Oui, une mauvaise décision car vous l’aurez compris via ce texte, une partie de l’argent venant de ces suppléments est utile et tôt ou tard, soit c’est l’Etat ou vous qui le paierez (mais plus les mutuelles) soit vous aurez des prestations de moindre qualité.

C’est donc super idiot de supprimer cela puisque cela ne coûtait qu’aux mutuelles et pas à l’Etat, le tout pour avoir une meilleure médecine.

Alors, certains diront que le risque c’est que moins de 80% de la population ne souscrivent ces assurances car elles deviendront trop chères à cause des suppléments.

Plusieurs arguments contredisent cela :

  • La prime maximum des assurances est fixée par la ministre: ils ne peuvent pas faire ce qu’ils veulent.

  • Les suppléments qu’ils remboursent ne représentent qu’une infime partie de leur budget: savez-vous que les frais de fonctionnement des mutuelles (qui sont payés par l’état) coûtent autant que tous les honoraires de tous les généralistes du pays?

  • Il y a plusieurs moyens de faire des économies avant de s’attaquer à cela. Evidemment, lorsqu’on sait qu’une des plus grosses mutuelles avait quasi placé tout son trésor de guerre dans Dexia holding alléché par les taux supérieurs à 8%, on peut se poser la question de la gestion en «bon père de famille» de ces patrons postés par le politique. Est-ce à nous de payer pour eux ?

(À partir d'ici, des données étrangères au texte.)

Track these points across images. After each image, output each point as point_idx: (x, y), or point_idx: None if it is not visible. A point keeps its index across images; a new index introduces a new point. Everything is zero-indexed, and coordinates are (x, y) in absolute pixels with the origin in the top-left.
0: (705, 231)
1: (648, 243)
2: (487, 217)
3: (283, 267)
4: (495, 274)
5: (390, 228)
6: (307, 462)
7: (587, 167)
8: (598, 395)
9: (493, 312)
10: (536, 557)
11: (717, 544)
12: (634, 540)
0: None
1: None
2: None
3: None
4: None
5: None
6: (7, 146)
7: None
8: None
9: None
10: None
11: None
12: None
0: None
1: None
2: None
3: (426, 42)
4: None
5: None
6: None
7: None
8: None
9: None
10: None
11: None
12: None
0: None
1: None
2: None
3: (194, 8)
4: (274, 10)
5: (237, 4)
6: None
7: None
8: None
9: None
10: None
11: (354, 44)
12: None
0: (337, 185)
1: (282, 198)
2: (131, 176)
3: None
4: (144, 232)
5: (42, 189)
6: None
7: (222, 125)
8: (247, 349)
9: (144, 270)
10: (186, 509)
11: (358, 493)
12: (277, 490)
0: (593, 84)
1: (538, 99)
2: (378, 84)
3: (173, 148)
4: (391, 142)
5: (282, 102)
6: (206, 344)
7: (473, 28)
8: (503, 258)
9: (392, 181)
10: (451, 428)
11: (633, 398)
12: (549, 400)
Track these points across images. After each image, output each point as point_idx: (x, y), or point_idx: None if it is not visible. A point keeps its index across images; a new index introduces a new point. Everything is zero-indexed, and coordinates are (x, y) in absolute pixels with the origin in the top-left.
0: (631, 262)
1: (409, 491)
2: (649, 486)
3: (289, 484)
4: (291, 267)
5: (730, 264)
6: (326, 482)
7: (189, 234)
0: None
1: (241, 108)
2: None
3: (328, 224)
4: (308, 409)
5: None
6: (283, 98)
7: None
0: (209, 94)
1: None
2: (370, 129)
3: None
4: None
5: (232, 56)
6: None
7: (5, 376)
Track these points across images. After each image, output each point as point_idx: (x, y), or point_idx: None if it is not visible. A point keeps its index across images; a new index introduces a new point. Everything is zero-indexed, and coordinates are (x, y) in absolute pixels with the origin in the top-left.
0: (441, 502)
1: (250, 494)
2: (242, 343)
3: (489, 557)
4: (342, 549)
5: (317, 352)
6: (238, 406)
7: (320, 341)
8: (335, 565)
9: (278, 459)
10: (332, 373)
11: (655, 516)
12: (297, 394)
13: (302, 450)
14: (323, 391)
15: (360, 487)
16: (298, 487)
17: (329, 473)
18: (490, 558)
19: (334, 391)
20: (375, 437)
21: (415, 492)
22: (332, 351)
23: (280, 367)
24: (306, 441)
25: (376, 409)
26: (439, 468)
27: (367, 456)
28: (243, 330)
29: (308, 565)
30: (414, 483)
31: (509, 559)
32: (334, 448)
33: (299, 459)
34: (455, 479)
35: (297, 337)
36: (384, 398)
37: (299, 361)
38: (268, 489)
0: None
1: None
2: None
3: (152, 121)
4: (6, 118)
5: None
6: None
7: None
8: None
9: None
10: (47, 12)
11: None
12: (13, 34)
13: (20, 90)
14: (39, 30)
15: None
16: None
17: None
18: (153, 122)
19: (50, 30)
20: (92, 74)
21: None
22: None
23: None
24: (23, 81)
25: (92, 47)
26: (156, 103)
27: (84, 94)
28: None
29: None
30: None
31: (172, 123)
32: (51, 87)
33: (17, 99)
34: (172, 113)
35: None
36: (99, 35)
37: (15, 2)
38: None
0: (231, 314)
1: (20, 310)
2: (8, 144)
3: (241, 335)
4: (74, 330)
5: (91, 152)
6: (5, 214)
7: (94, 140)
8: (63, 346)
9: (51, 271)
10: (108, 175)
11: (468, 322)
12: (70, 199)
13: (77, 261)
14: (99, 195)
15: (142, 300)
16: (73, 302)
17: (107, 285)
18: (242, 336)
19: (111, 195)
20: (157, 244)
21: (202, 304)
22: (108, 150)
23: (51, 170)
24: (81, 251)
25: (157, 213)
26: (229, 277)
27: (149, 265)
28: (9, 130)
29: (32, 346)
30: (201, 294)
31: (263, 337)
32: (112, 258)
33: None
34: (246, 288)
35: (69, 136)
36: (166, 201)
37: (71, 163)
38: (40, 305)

Et là, il y a un truc qui me surprend. Lorsque l’Absym a parlé de 3.000 emplois supprimés, les mutuelles ont répondu: impossible que 3.000 emplois soient perdus. La somme totale de ces suppléments ne représente que quelques centaines d’emplois tout au plus. Donc réduit de 50%, on en arrive à une somme selon eux insignifiante et pourtant ils bloquent.

Je crois donc que soit  les chiffres de l’Absym sont vrai et 3.000 personnes vont partir au chômage (et la mesure aura donc couté bien cher à l’Etat), soit c’est un plan d’action et qu’ils veulent les supprimer par principe. En espérant pouvoir s’attaquer aux chambres seules ensuite comme d’ailleurs plusieurs mutuelles l’ont déclaré dans les journaux en juin dernier. Cela entrainera une nette perte pour tous les hôpitaux qui devront renoncer à tout nouvel investissement: on fera de la médecine moyenâgeuse ou avec des listes d’attente de fou comme en Grande-Bretagne.

Voilà, pour toutes ces raisons, je trouve qu’il est légitime de se battre pour le maintien des suppléments d’honoraires en chambre à deux ou plusieurs lits.

Si idéologiquement, on veut faire payer la crise aux médecins travaillant dans les zones les plus riches, on peut proposer de plafonner à 100% en chambre à deux ou plusieurs lits mais justement pour protéger les zones les plus pauvres, ne pas descendre en dessous.

J’espère donc que des politiciens, des journalistes, des citoyens moins influencés par les mutuelles auront le courage de venir voir sur le terrain et constater de leurs yeux ce que j’ai écrit. Je les attends car c’est ma réalité. J’espère qu’ils viendront et alors ils me soutiendront car c’est la meilleure des voies pour mes patients et mon hôpital.